-------- SUPPLIED ENTRIES --------
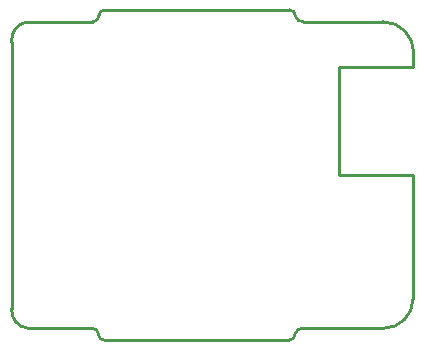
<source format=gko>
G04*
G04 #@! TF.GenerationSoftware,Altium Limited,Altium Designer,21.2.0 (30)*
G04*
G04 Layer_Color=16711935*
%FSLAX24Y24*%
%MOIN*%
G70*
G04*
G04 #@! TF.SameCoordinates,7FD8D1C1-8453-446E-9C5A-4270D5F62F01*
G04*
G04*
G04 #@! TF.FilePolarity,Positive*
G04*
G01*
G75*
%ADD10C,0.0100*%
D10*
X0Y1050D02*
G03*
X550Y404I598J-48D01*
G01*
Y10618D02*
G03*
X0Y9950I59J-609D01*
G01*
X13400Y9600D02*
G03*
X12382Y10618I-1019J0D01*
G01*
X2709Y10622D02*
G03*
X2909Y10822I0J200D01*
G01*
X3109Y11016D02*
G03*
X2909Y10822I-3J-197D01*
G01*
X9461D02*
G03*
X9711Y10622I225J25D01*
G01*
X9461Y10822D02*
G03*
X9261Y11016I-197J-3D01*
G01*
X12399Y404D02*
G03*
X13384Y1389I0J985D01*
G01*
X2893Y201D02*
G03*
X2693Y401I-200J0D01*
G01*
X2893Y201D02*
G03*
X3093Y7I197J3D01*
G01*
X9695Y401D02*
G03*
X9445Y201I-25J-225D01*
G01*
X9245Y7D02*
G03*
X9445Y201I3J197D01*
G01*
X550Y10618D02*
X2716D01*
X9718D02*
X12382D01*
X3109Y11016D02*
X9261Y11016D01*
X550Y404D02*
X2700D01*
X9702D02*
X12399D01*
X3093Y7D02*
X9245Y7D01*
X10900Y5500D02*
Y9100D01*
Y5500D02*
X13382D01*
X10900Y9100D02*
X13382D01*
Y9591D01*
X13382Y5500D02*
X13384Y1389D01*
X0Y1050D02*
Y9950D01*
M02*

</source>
--------
# PROBLEM STATEMENT:
Copy the data word for word and omit every picture.

# SOLUTION TO THE PROBLEM:
<source format=gko>
G04*
G04 #@! TF.GenerationSoftware,Altium Limited,Altium Designer,21.2.0 (30)*
G04*
G04 Layer_Color=16711935*
%FSLAX24Y24*%
%MOIN*%
G70*
G04*
G04 #@! TF.SameCoordinates,7FD8D1C1-8453-446E-9C5A-4270D5F62F01*
G04*
G04*
G04 #@! TF.FilePolarity,Positive*
G04*
G01*
G75*
%ADD10C,0.0100*%
D10*
X0Y1050D02*
G03*
X550Y404I598J-48D01*
G01*
Y10618D02*
G03*
X0Y9950I59J-609D01*
G01*
X13400Y9600D02*
G03*
X12382Y10618I-1019J0D01*
G01*
X2709Y10622D02*
G03*
X2909Y10822I0J200D01*
G01*
X3109Y11016D02*
G03*
X2909Y10822I-3J-197D01*
G01*
X9461D02*
G03*
X9711Y10622I225J25D01*
G01*
X9461Y10822D02*
G03*
X9261Y11016I-197J-3D01*
G01*
X12399Y404D02*
G03*
X13384Y1389I0J985D01*
G01*
X2893Y201D02*
G03*
X2693Y401I-200J0D01*
G01*
X2893Y201D02*
G03*
X3093Y7I197J3D01*
G01*
X9695Y401D02*
G03*
X9445Y201I-25J-225D01*
G01*
X9245Y7D02*
G03*
X9445Y201I3J197D01*
G01*
X550Y10618D02*
X2716D01*
X9718D02*
X12382D01*
X3109Y11016D02*
X9261Y11016D01*
X550Y404D02*
X2700D01*
X9702D02*
X12399D01*
X3093Y7D02*
X9245Y7D01*
X10900Y5500D02*
Y9100D01*
Y5500D02*
X13382D01*
X10900Y9100D02*
X13382D01*
Y9591D01*
X13382Y5500D02*
X13384Y1389D01*
X0Y1050D02*
Y9950D01*
M02*

</source>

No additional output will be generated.